### Passage to read:
########################################

Preprocess#

Data Preprocessing#

We have several functions that are part of our pipeline for processing sequencing data from single-cell lineage tracing technologies:

`pp.align_sequences`(queries[, ref_filepath, ...])	Align reads to the TargetSite reference.
`pp.call_alleles`(alignments[, ref_filepath, ...])	Call indels from CIGAR strings.
`pp.call_lineage_groups`(input_df, ...[, ...])	Assigns cells to their clonal populations.
`pp.collapse_umis`(bam_fp, output_directory[, ...])	Collapses close UMIs together from a bam file.
`pp.convert_fastqs_to_unmapped_bam`(fastq_fps, ...)	Converts FASTQs into an unmapped BAM based on a chemistry.
`pp.error_correct_cellbcs_to_whitelist`(...[, ...])	Error-correct cell barcodes in the input BAM.
`pp.error_correct_intbcs_to_whitelist`(...[, ...])	Corrects all intBCs to the provided whitelist.
`pp.error_correct_umis`(input_df[, ...])	Within cellBC-intBC pairs, collapses UMIs that have close sequences.
`pp.filter_bam`(bam_fp, output_directory[, ...])	Filter reads in a BAM that have low quality barcode or UMIs.
`pp.filter_molecule_table`(input_df, ...[, ...])	Filters and corrects a molecule table of cellBC-UMI pairs.

########################################

Data extracted from a collection

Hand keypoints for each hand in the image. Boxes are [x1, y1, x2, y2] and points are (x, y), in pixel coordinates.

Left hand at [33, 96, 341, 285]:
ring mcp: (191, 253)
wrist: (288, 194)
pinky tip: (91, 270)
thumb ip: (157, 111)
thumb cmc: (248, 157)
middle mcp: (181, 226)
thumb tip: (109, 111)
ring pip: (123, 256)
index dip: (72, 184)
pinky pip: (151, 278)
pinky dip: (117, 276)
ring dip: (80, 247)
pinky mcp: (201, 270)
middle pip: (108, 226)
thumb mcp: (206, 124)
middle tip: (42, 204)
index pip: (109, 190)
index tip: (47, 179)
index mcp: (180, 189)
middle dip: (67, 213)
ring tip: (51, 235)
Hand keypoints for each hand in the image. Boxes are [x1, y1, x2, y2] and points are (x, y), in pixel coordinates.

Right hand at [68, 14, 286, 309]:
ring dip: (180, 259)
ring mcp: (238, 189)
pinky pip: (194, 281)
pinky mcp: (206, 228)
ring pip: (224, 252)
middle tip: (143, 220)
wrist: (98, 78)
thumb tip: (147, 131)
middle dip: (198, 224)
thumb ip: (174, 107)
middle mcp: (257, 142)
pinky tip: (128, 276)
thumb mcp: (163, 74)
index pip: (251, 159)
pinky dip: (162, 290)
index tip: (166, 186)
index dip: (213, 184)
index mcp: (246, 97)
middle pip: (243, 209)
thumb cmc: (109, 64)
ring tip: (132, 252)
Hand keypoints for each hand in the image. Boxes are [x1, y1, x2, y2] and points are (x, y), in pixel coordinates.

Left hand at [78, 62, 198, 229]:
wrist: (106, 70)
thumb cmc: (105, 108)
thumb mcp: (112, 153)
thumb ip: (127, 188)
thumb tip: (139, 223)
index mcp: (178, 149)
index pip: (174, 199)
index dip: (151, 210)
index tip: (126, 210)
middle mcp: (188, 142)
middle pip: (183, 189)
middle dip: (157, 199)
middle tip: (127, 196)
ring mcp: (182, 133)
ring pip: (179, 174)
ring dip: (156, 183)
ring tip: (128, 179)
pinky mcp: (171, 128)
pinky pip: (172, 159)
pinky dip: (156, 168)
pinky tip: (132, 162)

########################################

### Required action 1:
Return the preprocessing function reference word for word, between "We have several" and "the TargetSite reference.", inclusive.
### Required action 2:
Resume the preprocessing function reference from its final line onward.

### Task response 1:
We have several functions that are part of our pipeline for processing sequencing data from single-cell lineage tracing technologies:

`pp.align_sequences`(queries[, ref_filepath, ...])	Align reads to the TargetSite reference.

### Task response 2:
`pp.filter_cells`(molecule_table[, ...])	Filter out cell barcodes that have too few UMIs or too few reads/UMI.
`pp.filter_umis`(molecule_table[, ...])	Filters out UMIs with too few reads.
`pp.resolve_umi_sequence`(molecule_table, ...)	Resolve a consensus sequence for each UMI.

Data Utilities#

We also have several functions that are useful for converting between data formats for downstream analyses:

`pp.compute_empirical_indel_priors`(allele_table)	Computes indel prior probabilities.
`pp.convert_alleletable_to_character_matrix`(...)	Converts an AlleleTable into a character matrix.
`pp.convert_alleletable_to_lineage_profile`(...)	Converts an AlleleTable to a lineage profile.
`pp.convert_lineage_profile_to_character_matrix`(...)	Converts a lineage profile to a character matrix.